**WHAT IS REQUIRED:** Your reply should reproduce each entry exactly and contain no pictures.

┌─ MATERIAL FOR THE TASK

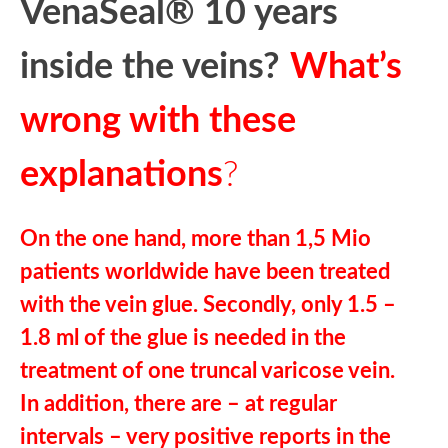
VenaSeal® 10 years
inside the veins?
What’s
wrong with these
explanations
?
On the one hand, more than 1,5 Mio
patients worldwide have been treated
with the vein glue. Secondly, only 1.5 –
1.8 ml of the glue is needed in the
treatment of one truncal varicose vein.
In addition, there are – at regular
intervals – very positive reports in the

└─

**OUTPUT OF THE TASK:**
VenaSeal® 10 years
inside the veins?
What’s
wrong with these
explanations
?
On the one hand, more than 1,5 Mio
patients worldwide have been treated
with the vein glue. Secondly, only 1.5 –
1.8 ml of the glue is needed in the
treatment of one truncal varicose vein.
In addition, there are – at regular
intervals – very positive reports in the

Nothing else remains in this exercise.